§ **Task item**:
Among the entries, find the lines with the string "Problème" and report them.

[Dataset items]
=-=-=-=-=
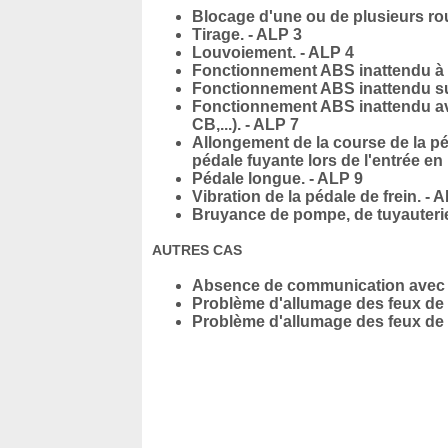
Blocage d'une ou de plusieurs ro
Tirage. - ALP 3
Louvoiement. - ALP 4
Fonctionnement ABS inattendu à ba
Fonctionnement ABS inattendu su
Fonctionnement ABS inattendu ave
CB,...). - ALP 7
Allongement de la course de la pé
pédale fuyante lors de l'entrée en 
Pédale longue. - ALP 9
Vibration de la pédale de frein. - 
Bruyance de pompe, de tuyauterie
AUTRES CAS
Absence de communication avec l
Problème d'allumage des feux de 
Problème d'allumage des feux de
=-=-=-=-=
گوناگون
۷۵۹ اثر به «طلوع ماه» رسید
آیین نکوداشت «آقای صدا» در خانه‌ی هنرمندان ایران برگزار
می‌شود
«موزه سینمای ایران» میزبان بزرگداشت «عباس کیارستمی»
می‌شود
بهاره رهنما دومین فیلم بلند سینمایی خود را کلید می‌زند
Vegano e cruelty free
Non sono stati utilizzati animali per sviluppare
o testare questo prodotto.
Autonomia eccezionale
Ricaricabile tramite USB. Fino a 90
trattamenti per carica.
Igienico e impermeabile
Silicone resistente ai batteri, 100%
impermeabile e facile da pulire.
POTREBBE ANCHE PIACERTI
=-=-=-=-=
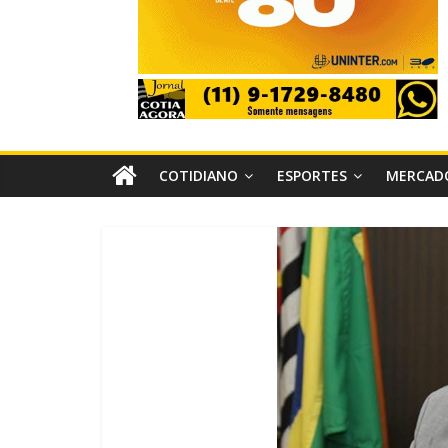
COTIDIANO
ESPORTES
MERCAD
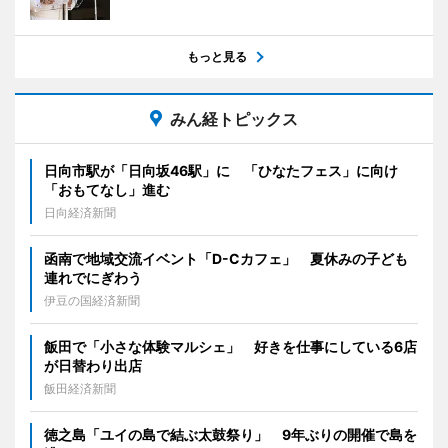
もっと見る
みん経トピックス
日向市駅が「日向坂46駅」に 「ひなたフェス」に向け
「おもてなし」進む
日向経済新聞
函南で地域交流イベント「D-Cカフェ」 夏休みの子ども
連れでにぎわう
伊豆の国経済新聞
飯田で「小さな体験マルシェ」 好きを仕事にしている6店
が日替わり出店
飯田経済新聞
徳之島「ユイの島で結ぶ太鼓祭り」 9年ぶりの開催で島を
=-=-=-=-=
§ **The completed task**:
Problème d'allumage des feux de 
Problème d'allumage des feux de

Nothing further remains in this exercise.